I’m planning to add a few more vegetables and herbs of my own to the garden. Although in Seattle, it would probably be a little too late to start some things from seed, being in zone 9b, I expect a long growing season. Oddly enough, I don’t see a lot of vegetable gardens in yards, like there were in Seattle. I wonder if there are challenges to growing vegetables here that I don’t foresee…
The blueberries at the Community Garden in Seattle ripened just in the nick of time! The Friday before I left, there were finally enough ripe blueberries on the bushes for a decent harvest. (As a side note, apparently blueberry season just ended in the bay area. It would have been really sad if I left just before blueberry season started in Washington and arrived just after blueberry season ended in California.)
I ate several fresh, of course, but I saved a cup for a recipe I wanted to make: Fudgy Wudgy Blueberry Brownies.
This recipe comes from Veganomicon, a cookbook I’ve mentioned on this blog in the past. What I didn’t mention was that I’m on a mission to cook every recipe in this cookbook.
Why, you ask? Good question.
I can’t really tell you why I wanted to cook every recipe in the book. It sounded fun, I had tried several of the recipes already and liked them, and…. it’s important to have goals in life. What can I say?
There are over 250 recipes in the book, and I’ve made almost 200 of them since December. I’m enjoying it even more than I thought I would. I haven’t enjoyed every recipe I’ve made (there were a few that just didn’t suit me flavor-wise) but making all of the recipes has gotten me to try things I wouldn’t have otherwise. The asparagus quiche was one of those recipes, and these blueberry brownies are another. Vegan baking is always a bit tricky, and I wouldn’t have wanted to waste fresh blueberries on something with a relatively low pre-bake probability of success. But, it was in the book, so I had to make it.

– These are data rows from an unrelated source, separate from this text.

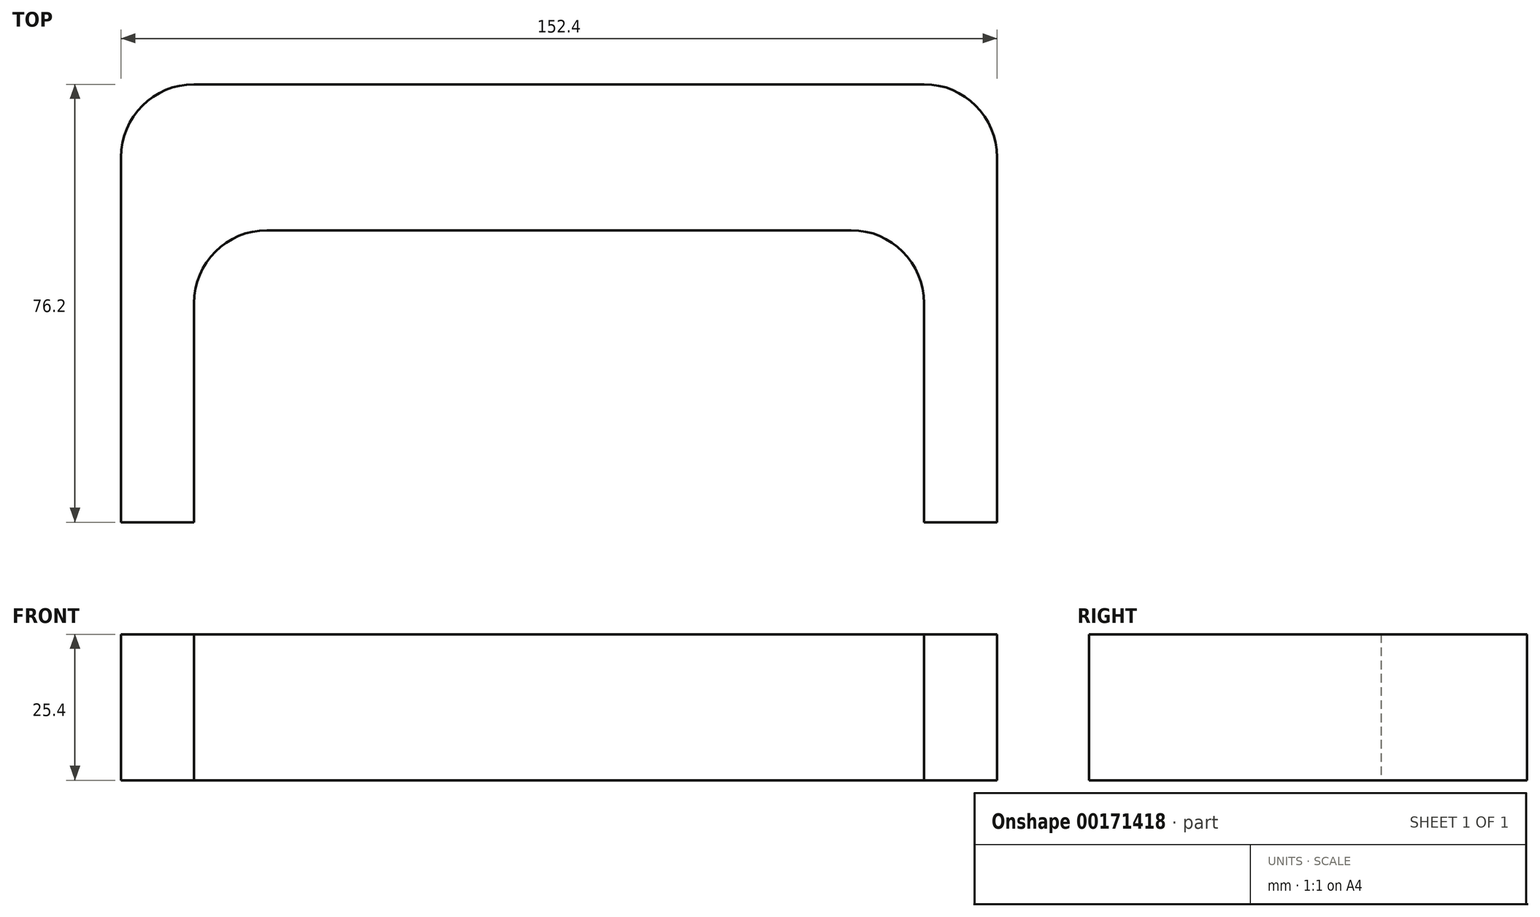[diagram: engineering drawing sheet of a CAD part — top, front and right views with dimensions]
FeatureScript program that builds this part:
annotation { "Feature Type Name" : "Feature", "Feature Type Description" : "" }
export const myFeature = defineFeature(function(context is Context, id is Id, definition is map)
    precondition{}
    {
        {
            var Q0;
            Q0=qCreatedBy(makeId("Top.planeOp"),FACE);
            var sketch = newSketch(context, id + "F0", { "sketchPlane" : qUnion([Q0])});
            skLineSegment(sketch, "E0", {"start": v(-135.24, 0) * mm, "end": v(-135.24, 38.1) * mm});
            skLineSegment(sketch, "E1", {"start": v(-122.54, 50.8) * mm, "end": v(-20.94, 50.8) * mm});
            skLineSegment(sketch, "E2", {"start": v(-8.24, 38.1) * mm, "end": v(-8.24, 0) * mm});
            skLineSegment(sketch, "E3", {"start": v(-147.94, 0) * mm, "end": v(-147.94, 63.5) * mm});
            skLineSegment(sketch, "E4", {"start": v(-135.24, 76.2) * mm, "end": v(-8.24, 76.2) * mm});
            skLineSegment(sketch, "E5", {"start": v(4.46, 63.5) * mm, "end": v(4.46, 0) * mm});
            skLineSegment(sketch, "E6", {"start": v(-147.94, 0) * mm, "end": v(-135.24, 0) * mm});
            skLineSegment(sketch, "E7", {"start": v(-8.24, 0) * mm, "end": v(4.46, 0) * mm});
            skPoint(sketch, "E8.visualSharp", {"position": v(-147.94, 76.2) * mm});
            skArc(sketch, "E8.filletArc", {"start": v(-135.24, 76.2) * mm, "mid": v(-144.22, 72.48) * mm, "end": v(-147.94, 63.5) * mm});
            skPoint(sketch, "E9.visualSharp", {"position": v(4.46, 76.2) * mm});
            skArc(sketch, "E9.filletArc", {"start": v(4.46, 63.5) * mm, "mid": v(0.74, 72.48) * mm, "end": v(-8.24, 76.2) * mm});
            skPoint(sketch, "E10.visualSharp", {"position": v(-135.24, 50.8) * mm});
            skArc(sketch, "E10.filletArc", {"start": v(-122.54, 50.8) * mm, "mid": v(-131.52, 47.08) * mm, "end": v(-135.24, 38.1) * mm});
            skPoint(sketch, "E11.visualSharp", {"position": v(-8.24, 50.8) * mm});
            skArc(sketch, "E11.filletArc", {"start": v(-8.24, 38.1) * mm, "mid": v(-11.96, 47.08) * mm, "end": v(-20.94, 50.8) * mm});
            skSolve(sketch);
        }
        {
            var Q0;
            Q0=makeQuery(id+"F0.imprint","IMPRINT",FACE,{"disambiguationData":[TD([[makeQuery(id+"F0.imprint","IMPRINT",EDGE,{"derivedFrom":sQuery(id+"F0.wireOp",EDGE,"E0")}),1.0]])]});
            extrude(context, id + "F1", {"entities" : qUnion([Q0]), "depth" : 25.4 * mm});
        }
    });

The recipe calls for 1 cup of fresh blueberries and a 10oz jar of blueberry jelly, in addition to typical brownie ingredients (flour, sugar, oil, baking soda, baking powder, salt, etc). I couldn’t find blueberry jelly, so I used mixed berry jelly.
This recipe turned out surprisingly well! It was a little cake-y right out of the oven, which was disappointing given the name “Fudgy Wudgy Blueberry Brownies” (false advertising). I prefer my brownies fudgy. I found that they tasted better and had a slightly dense texture the in the following days after they had been in the refrigerator. The tartness of the blueberries was a surprisingly refreshing addition. I would definitely recommend this recipe and I would make it again. Another win for Veganomicon!
The raspberry trellises are still standing and the canes are producing plenty of raspberries! The rows still need to be filled out with canes from other parts of the yard, but that job is for a later time.
The hazelnut trees are growing nicely – the two that were bare root (the two on the right below) are doing better than the one that came potted. Dad constructed fences out of tomato cages around two of them to make sure the deer wouldn’t get to them.
The hazelnut seeds however, don’t seem to have done anything.
The hydrangea that was transplanted is growing nicely, and is producing flowers. (The madrone, however, is dead.)
The fig trees are also growing nicely, but unfortunately not producing much fruit.
That’s all for now. I’m still getting settled in California, but I’ll be back with posts about my new “garden” here in the coming weeks.